• Questions d'étude
a) D'après le texte sur les partenariats Sud-Sud, quelles femmes les réseaux de l'initiative SheTrades - Mitreeki permettront-ils de réunir ?
b) Reprenez le texte sur les partenariats Sud-Sud après sa dernière phrase et poursuivez-en la rédaction.

• Texte à lire
Il s’agit là d’un des exemples concrets sur la façon dont nous travaillons à renforcer les partenariats Sud-Sud à travers nos projets.

SheTrades - Mitreeki – Parrainage de jeunes femmes chefs d'entreprises

Un autre moyen par lequel l’ITC cherche à soutenir l'apprentissage à partir des partenariats Sud-Sud, est la mise sur pied de réseaux d’entrepreneurs. Ces réseaux font partie de l’initiative Shetrades - Mitreeki East Africa – India Partnership, et serviront de plateformes d’échange de connaissances, sur lesquelles les femmes indiennes et d’Afrique orientale pourront se retrouver pour partager leurs expériences et bonnes pratiques, et développer des idées commerciales. Les chefs d’entreprises intègreront également le réseau, et seront des encadreurs des jeunes entrepreneurs. Shetrades - Mitreeki offrira également à des experts techniques, des acheteurs et des services financiers l’accès à des formations en ligne.

L’ITC dispose également d’un programme « Jeunesse et commerce » qui vise à renforcer l’environnement dans lequel opèrent les jeunes entrepreneurs et le niveau d’assistance qu’ils reçoivent. Les approches personnalisées permettent aux jeunes entrepreneurs d’intégrer des chaînes de valeur internationales et d’améliorer leur compétitivité.

Les plateformes de cette nature peuvent servir à donner aux jeunes entrepreneurs un bon départ et leur garantir le maximum de chances de réussite dans le marché international. Les hommes d’affaires plus expérimentés, quant à eux, sont non seulement en mesure de dispenser leurs connaissances, mais également d’investir dans de futures entreprises partenaires de leurs secteurs.

• Données fournies
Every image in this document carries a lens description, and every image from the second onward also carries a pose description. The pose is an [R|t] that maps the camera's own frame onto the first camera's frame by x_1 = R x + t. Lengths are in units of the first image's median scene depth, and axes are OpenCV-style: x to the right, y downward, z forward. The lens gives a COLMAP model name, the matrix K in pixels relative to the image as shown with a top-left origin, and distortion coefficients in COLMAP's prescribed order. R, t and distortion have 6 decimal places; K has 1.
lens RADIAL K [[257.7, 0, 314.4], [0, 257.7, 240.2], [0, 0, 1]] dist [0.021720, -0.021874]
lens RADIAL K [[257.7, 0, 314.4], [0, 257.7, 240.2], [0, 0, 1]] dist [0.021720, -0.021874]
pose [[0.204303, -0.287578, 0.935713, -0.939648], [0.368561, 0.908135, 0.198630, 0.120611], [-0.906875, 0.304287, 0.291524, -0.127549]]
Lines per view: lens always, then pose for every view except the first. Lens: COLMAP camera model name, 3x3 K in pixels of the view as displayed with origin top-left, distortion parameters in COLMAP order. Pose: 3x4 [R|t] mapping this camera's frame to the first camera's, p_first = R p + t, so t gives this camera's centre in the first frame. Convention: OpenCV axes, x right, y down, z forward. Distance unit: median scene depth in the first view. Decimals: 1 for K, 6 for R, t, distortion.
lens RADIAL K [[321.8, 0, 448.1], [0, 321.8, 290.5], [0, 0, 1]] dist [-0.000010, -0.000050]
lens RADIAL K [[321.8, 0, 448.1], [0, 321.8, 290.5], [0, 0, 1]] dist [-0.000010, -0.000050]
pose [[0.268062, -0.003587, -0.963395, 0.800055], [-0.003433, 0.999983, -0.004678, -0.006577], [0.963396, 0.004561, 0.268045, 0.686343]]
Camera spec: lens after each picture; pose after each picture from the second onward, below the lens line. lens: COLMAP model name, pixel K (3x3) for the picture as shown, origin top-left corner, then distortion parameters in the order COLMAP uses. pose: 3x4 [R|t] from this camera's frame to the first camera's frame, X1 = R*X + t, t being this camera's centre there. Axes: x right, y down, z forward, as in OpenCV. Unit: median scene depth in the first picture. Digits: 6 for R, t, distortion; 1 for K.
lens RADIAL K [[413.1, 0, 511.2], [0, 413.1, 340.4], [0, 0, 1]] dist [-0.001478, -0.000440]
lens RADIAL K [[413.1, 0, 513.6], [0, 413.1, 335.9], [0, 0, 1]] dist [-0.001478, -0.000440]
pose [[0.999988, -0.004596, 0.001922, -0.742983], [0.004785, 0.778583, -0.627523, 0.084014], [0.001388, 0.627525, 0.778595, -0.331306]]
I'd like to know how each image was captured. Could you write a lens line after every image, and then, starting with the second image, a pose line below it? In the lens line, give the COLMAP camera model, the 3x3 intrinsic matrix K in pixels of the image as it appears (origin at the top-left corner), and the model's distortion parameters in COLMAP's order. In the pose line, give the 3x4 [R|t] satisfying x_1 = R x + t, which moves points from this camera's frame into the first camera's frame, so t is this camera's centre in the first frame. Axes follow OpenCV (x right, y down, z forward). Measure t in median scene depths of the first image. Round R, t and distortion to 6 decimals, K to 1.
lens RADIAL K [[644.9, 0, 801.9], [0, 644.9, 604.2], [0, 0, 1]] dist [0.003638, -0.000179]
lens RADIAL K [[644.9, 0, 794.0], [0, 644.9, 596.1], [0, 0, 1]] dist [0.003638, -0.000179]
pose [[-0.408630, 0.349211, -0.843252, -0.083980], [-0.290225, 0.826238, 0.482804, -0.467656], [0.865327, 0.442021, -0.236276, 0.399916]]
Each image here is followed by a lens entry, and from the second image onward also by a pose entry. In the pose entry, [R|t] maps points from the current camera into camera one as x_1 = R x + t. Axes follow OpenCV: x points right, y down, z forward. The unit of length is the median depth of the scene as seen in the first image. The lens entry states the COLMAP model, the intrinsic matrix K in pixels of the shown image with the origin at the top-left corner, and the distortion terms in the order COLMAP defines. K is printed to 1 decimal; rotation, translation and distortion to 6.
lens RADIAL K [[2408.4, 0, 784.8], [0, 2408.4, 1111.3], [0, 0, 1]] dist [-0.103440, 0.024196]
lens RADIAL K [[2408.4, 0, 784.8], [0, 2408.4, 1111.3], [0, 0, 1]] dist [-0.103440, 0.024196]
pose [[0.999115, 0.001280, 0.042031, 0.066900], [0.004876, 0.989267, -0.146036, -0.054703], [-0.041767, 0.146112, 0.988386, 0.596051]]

• Réponses
a) Les femmes indiennes et celles d'Afrique orientale.

b)
Ces plateformes nous permettent d’élargir les réseaux que des jeunes étudiants comme vous ont mis au point durant leurs cursus académiques ici, et également d’atteindre des jeunes entrepreneurs africains qui n’ont pas eu l’opportunité d’étudier à l’étranger et de créer par eux-mêmes des connexions.

Surmonter les asymétries d’information et les obstacles liés à la confiance

Lorsque nous présentons aux potentiels investisseurs et acheteurs indiens les opportunités d’affaires en Afrique, nous constatons que l’un des premiers défis est lié à l’asymétrie d’information. Un grand nombre d’entreprises ignorent l’existence d’opportunités simplement par manque d’information. D’autres ont fait état de préoccupation concernant la sécurité et un grand nombre d’entre elles indiquent qu'elles se confrontent à des difficultés dans la recherche de partenaires commerciaux.

Nous entendons, et cela est intéressant, les mêmes préoccupations des entreprises africaines, qui portent sur la fiabilité des marchés internationaux, l’ignorance des opportunités de marchés et la sécurité des déplacements en international.

Selon notre expérience, le commerce n’a pas seulement pour objet les échanges de biens, mais il consiste aussi à mettre en relation des personnes et à établir des liens de confiance.

Dans des projets comme le projet de Soutien au commerce et à l’investissement indien en Afrique, nous avons constaté qu’un grand nombre de ces défis pouvaient être surmontés souvent par de simples visites d’imprégnation et des formations et que des accords commerciaux étaient naturellement signés en marge de ces visites. Ces projets jouent donc un rôle important en mettant en relation des parties prenantes afin d’éradiquer les fausses conceptions et bâtir la confiance.

C’est pourquoi nous sollicitons souvent les ambassadeurs du commerce international : les entreprises et professionnels indiens et africains déjà activement engagés dans des partenariats Sud-Sud, et qui peuvent par eux-mêmes en témoigner ; pour parler des défis mais également des opportunités réelles à exploiter.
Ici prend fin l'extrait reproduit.